221 reviews liked by XenonNV


Between Cybershell's rundown of Sonic Adventure DX's problems and "The Ultimate Guide to SADX Sins," I think the book has been written on why this is such a bad port. I'd tell you to just watch Cybershell's video, but he'd tell you to read the Dreamcastify article, and that means I'm already too far down the chain to add anything new when it comes to this game's busted lighting, plasticy characters, or its issues with sound scripting. Most reasonable people playing SADX in the Year of our Jericho 24 will address these issues with mods, like PkR's Dreamcast Conversion, which is pretty comprehensive and can be paired with other mods like SonicFreak94's Lantern Engine and ItsEasyActually's Character Restoration mod to bring DX closer to the Dreamcast release.

I am not a "reasonable person," though.
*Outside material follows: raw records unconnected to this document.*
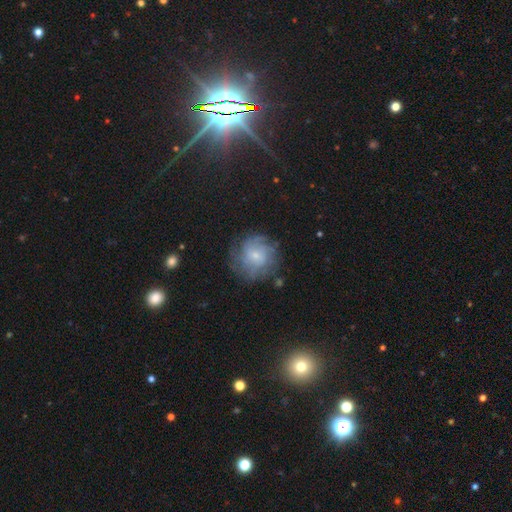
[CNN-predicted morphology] The model was most divided on "smooth or featured": featured or disk: 54%, smooth: 36%, star or artifact: 10%. More confident: edge-on disk — no (97%); spiral arms — yes (77%); bar — no (74%); merging — none (71%); bulge size — small (68%).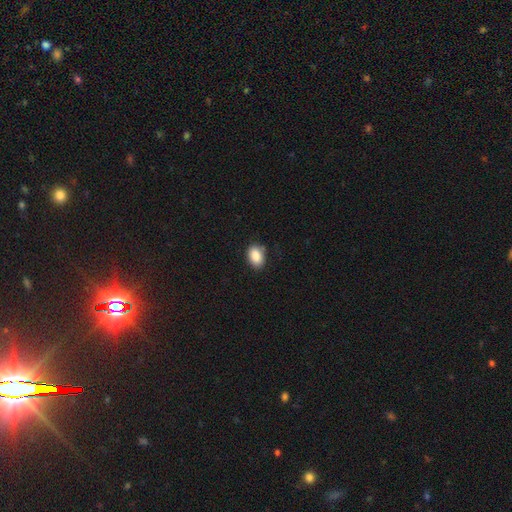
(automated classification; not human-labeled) Q: Smooth or featured?
A: smooth (88%); runner-up: star or artifact (8%)
Q: How rounded?
A: in between (86%); runner-up: round (13%)
Q: Merging?
A: none (82%); runner-up: minor disturbance (14%)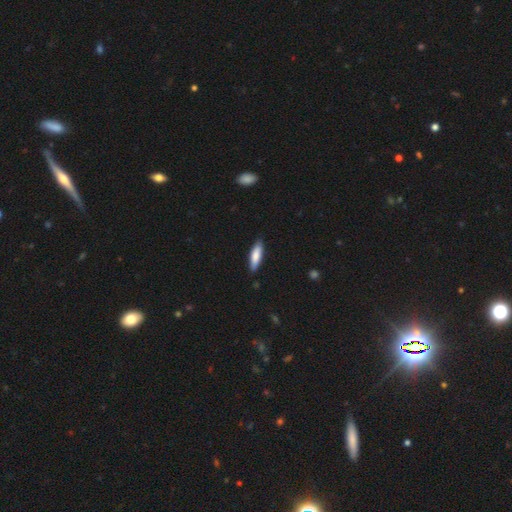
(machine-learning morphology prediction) Smooth or featured? Predicted: smooth (p=0.80). How rounded? Predicted: cigar-shaped (p=0.61). Merging? Predicted: none (p=0.85).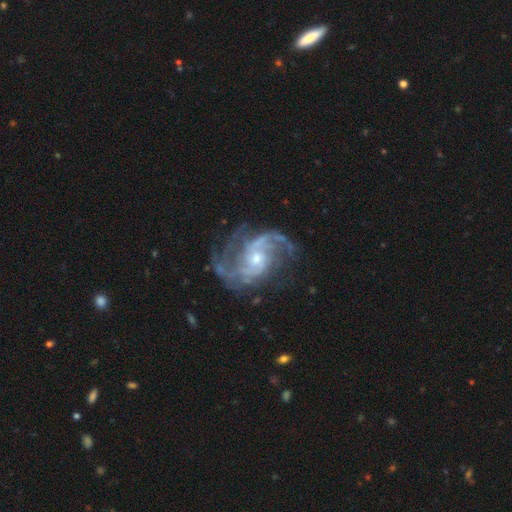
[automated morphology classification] Q: Smooth or featured?
A: featured or disk (91%); runner-up: star or artifact (6%)
Q: Edge-on disk?
A: no (98%); runner-up: yes (2%)
Q: Bar?
A: no (56%); runner-up: weak (34%)
Q: Spiral arms?
A: yes (97%); runner-up: no (3%)
Q: Spiral winding?
A: medium (50%); runner-up: loose (29%)
Q: Spiral arm count?
A: 2 (68%); runner-up: 3 (10%)
Q: Bulge size?
A: small (52%); runner-up: moderate (42%)
Q: Merging?
A: none (68%); runner-up: minor disturbance (17%)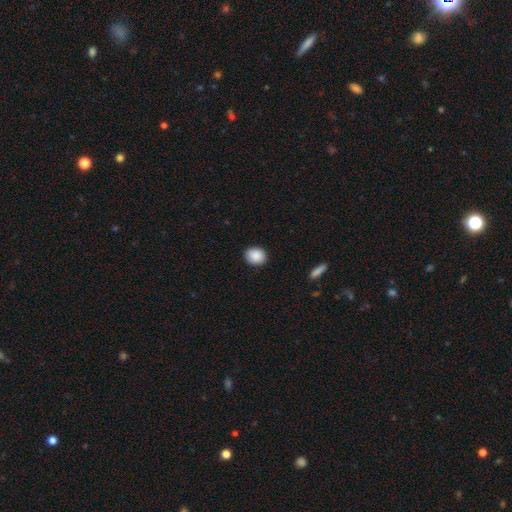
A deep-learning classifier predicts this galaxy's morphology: A smooth galaxy with no disk features (90%) that is round (65%).

Vote fractions:
- Smooth or featured? smooth: 90% / star or artifact: 7% / featured or disk: 3%
- How rounded? round: 65% / in between: 34% / cigar-shaped: 1%
- Merging? none: 89% / minor disturbance: 8% / major disturbance: 2% / merger: 1%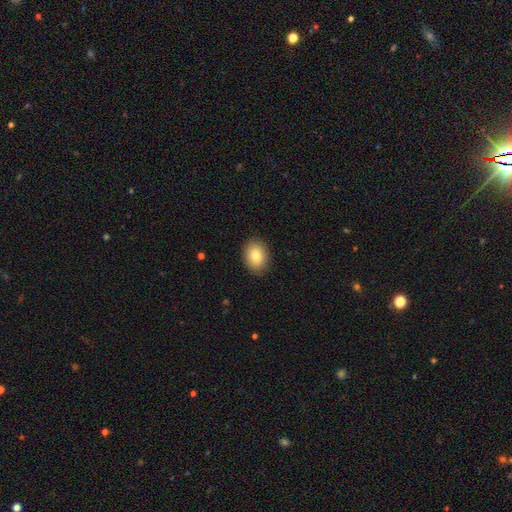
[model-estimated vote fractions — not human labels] A smooth galaxy with no disk features (82%) that is in between round and cigar-shaped (66%). Merging: none (89%).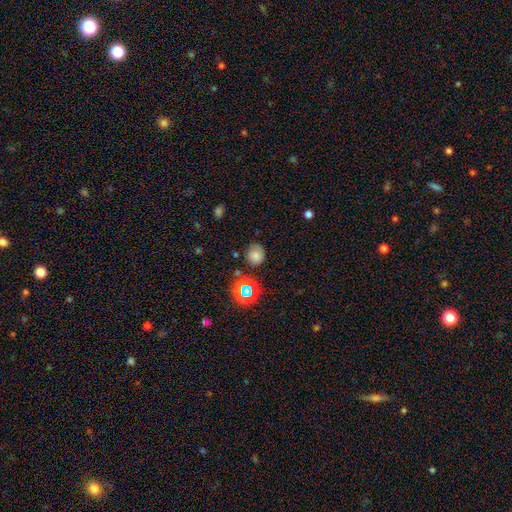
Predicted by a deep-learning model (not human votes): Smooth or featured? Predicted: smooth (p=0.73). How rounded? Predicted: round (p=0.78). Merging? Predicted: none (p=0.75).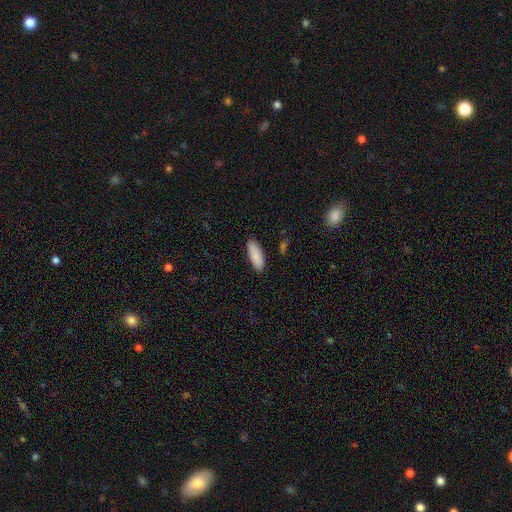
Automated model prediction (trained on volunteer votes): Smooth or featured? smooth (89%)
How rounded? in between (69%)
Merging? none (87%)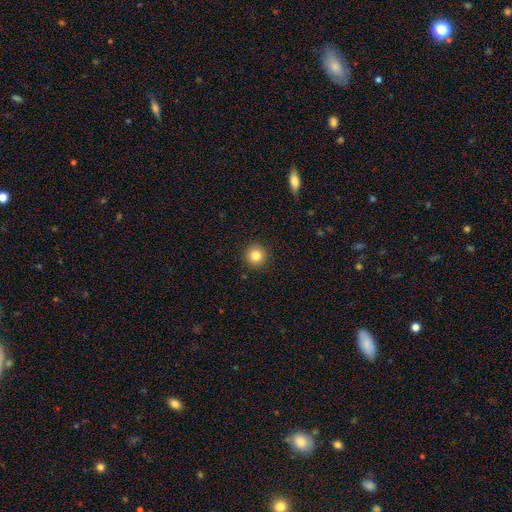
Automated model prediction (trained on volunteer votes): Overall: smooth (84%). How rounded: round (95%). Merging: none (92%).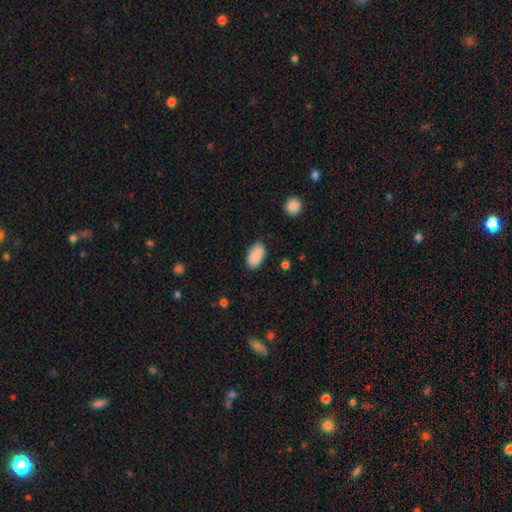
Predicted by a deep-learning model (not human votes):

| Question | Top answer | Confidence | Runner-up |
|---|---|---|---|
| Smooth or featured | smooth | 88% | star or artifact (7%) |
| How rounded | in between | 93% | round (5%) |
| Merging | none | 78% | minor disturbance (17%) |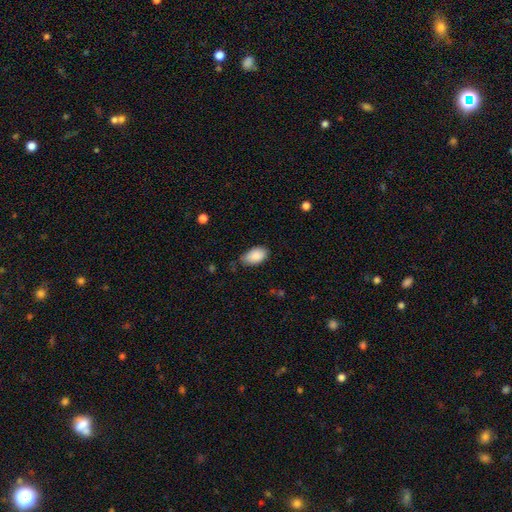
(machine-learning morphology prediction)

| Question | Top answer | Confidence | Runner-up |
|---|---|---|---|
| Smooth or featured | smooth | 88% | star or artifact (7%) |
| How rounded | in between | 93% | round (5%) |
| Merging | none | 65% | minor disturbance (29%) |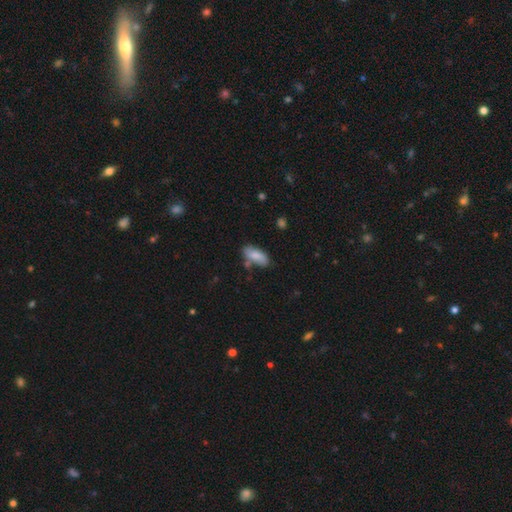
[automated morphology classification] A smooth galaxy with no disk features (79%) that is in between round and cigar-shaped (84%). Merging: none (65%).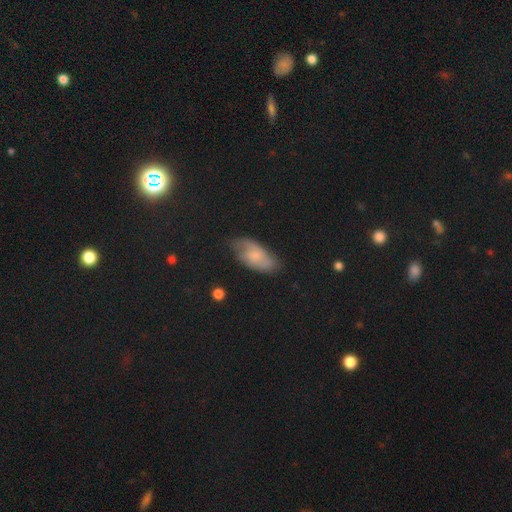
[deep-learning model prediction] Smooth or featured?
  - smooth: 46% *
  - featured or disk: 44%
  - star or artifact: 10%
Merging?
  - none: 65% *
  - minor disturbance: 25%
  - major disturbance: 8%
  - merger: 2%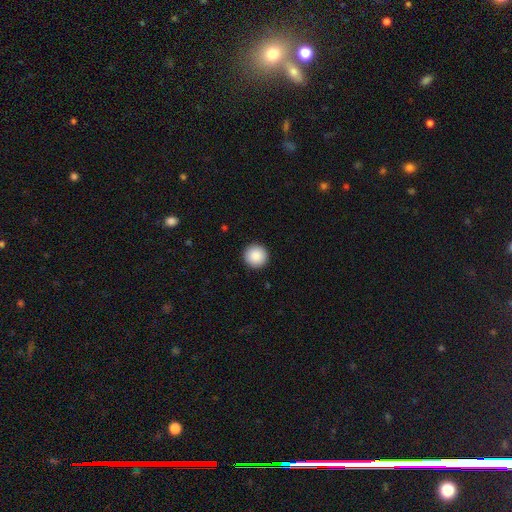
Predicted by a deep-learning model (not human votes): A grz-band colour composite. It shows a smooth galaxy with no disk features (89%) that is round (96%). Merging: none (93%).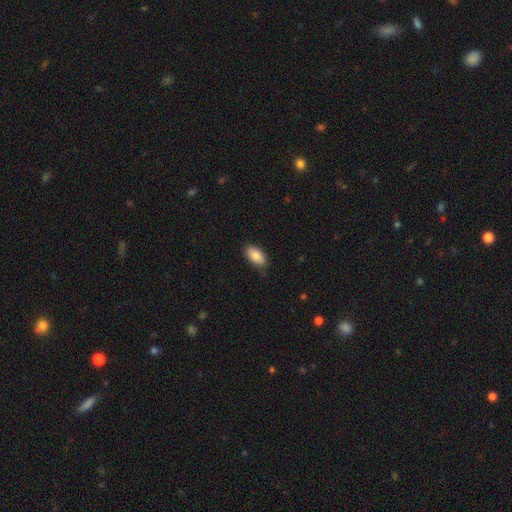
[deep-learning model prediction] Smooth or featured: smooth — 86% (featured or disk — 7%)
How rounded: in between — 93% (round — 4%)
Merging: none — 78% (minor disturbance — 18%)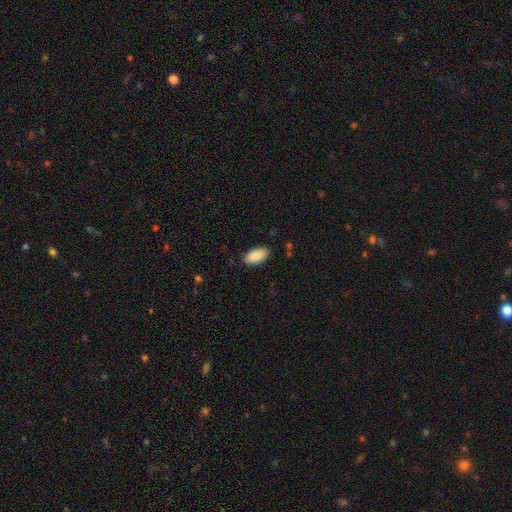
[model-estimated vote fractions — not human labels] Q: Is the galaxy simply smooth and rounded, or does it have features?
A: smooth — 89%.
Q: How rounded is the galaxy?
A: in between — 93%.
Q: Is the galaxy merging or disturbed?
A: none — 87%.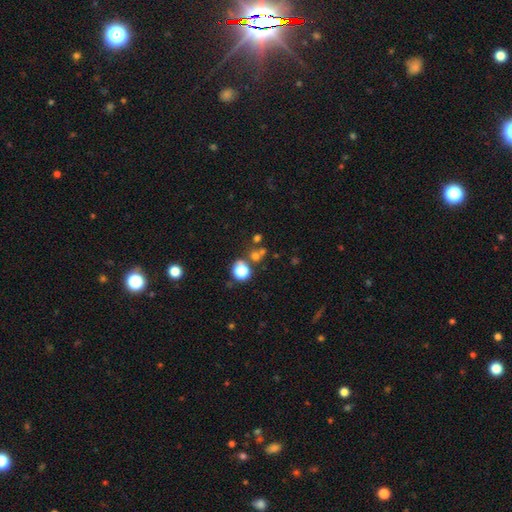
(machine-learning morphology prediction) Smooth or featured? Predicted: smooth (p=0.57). How rounded? Predicted: round (p=0.85). Merging? Predicted: none (p=0.60).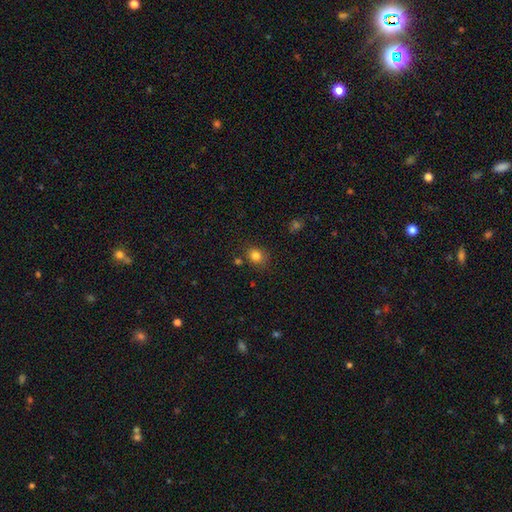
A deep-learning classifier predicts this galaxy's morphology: Q: Smooth or featured?
A: smooth (81%); runner-up: star or artifact (13%)
Q: How rounded?
A: round (71%); runner-up: in between (28%)
Q: Merging?
A: none (77%); runner-up: minor disturbance (13%)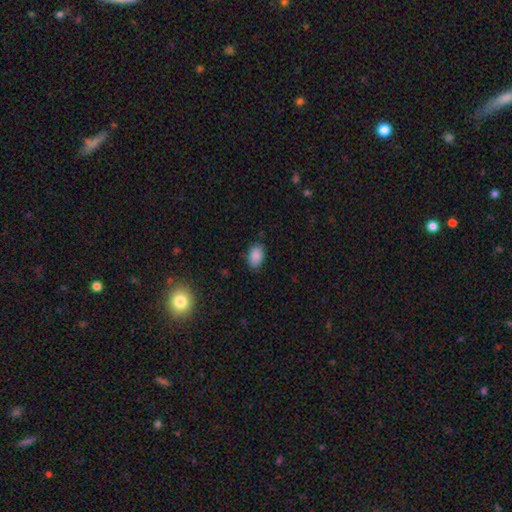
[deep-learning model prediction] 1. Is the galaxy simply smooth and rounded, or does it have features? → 88% smooth, 8% star or artifact, 4% featured or disk.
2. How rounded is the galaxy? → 86% in between, 12% round, 1% cigar-shaped.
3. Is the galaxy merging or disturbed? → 83% none, 13% minor disturbance, 3% major disturbance, 1% merger.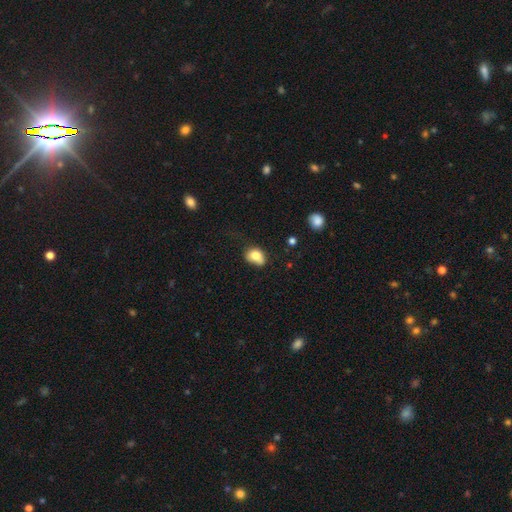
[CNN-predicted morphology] The model was most divided on "merging": none: 46%, minor disturbance: 36%, major disturbance: 12%, merger: 6%. More confident: smooth or featured — smooth (79%); how rounded — in between (66%).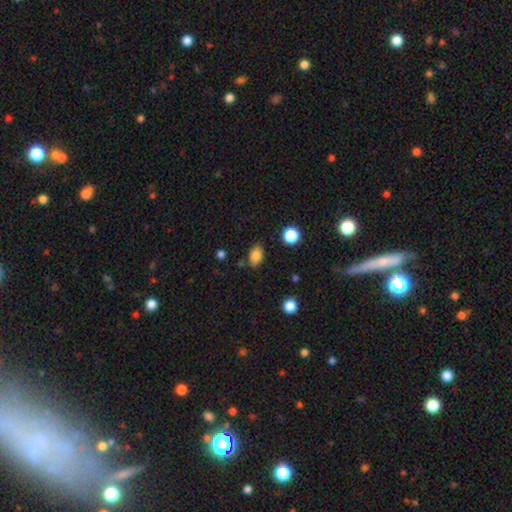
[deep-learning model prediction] Smooth or featured: smooth — 84% (star or artifact — 10%)
How rounded: in between — 80% (round — 18%)
Merging: none — 79% (minor disturbance — 14%)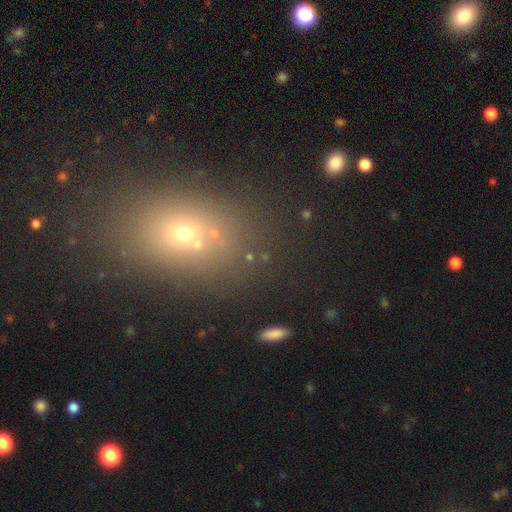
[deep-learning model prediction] smooth-or-featured: smooth: 51% | star or artifact: 33% | featured or disk: 17%
  how-rounded: in between: 60% | round: 37% | cigar-shaped: 3%
  merging: none: 64% | merger: 20% | minor disturbance: 10% | major disturbance: 6%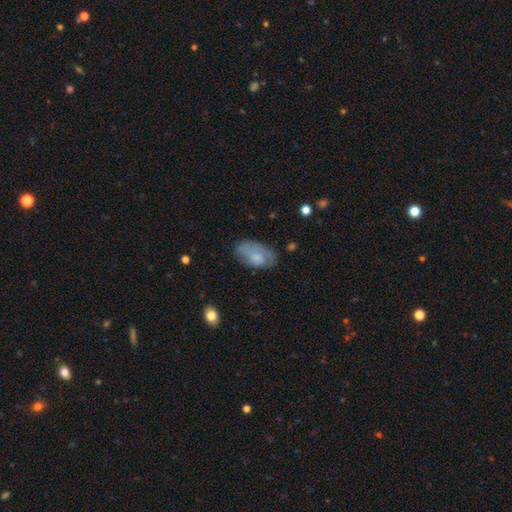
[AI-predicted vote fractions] Smooth or featured? smooth (58%)
How rounded? in between (92%)
Merging? none (63%)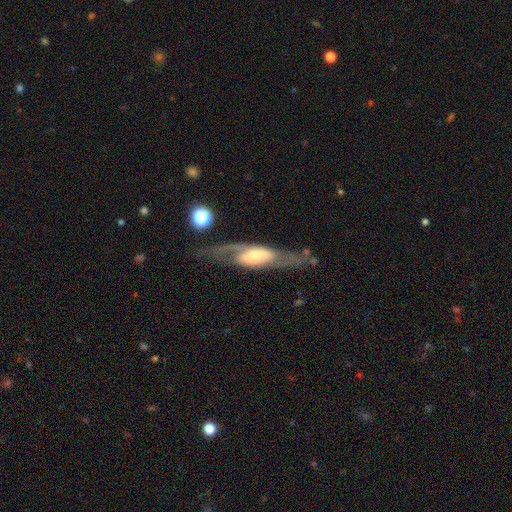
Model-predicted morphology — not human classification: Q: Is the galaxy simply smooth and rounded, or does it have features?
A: featured or disk — 73%.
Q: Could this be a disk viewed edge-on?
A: no — 70%.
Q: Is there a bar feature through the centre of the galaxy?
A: no — 51%.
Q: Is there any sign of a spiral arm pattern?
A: yes — 77%.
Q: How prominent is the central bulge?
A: moderate — 38%.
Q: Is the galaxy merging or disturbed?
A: none — 61%.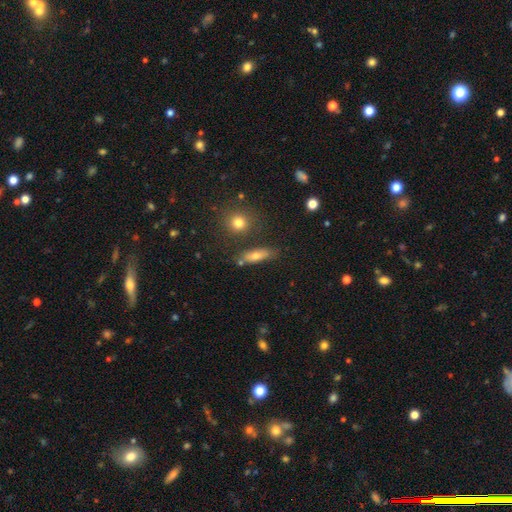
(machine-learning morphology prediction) This appears to be a smooth galaxy with no disk features (65%) that is in between round and cigar-shaped (48%). Merging: none (74%).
In fact, I'm pretty god damn unreasonable, which is why I decided to play SADX off my Wii's hard drive. Call it tradition, or laziness, or whatever, but I needed my Sonic Adventure DX raw, just the way grandma made it back in 2003. Twenty years later, nothing has changed.

Obviously, I agree that all the issues with lighting, textures, and models are detrimental and make the game look substantially worse both from the perspective of fidelity and aesthetic charm. What I have a larger issue with is the amount of collision detection issues that I'm pretty sure are introduced in this version of the game. Perhaps it's just dumb luck, but I played the original Sonic Adventure not too long ago and did not have nearly as many issues with Sonic getting stuck on walls, clipping through barriers, or breaking out of scripted events and flying into the void.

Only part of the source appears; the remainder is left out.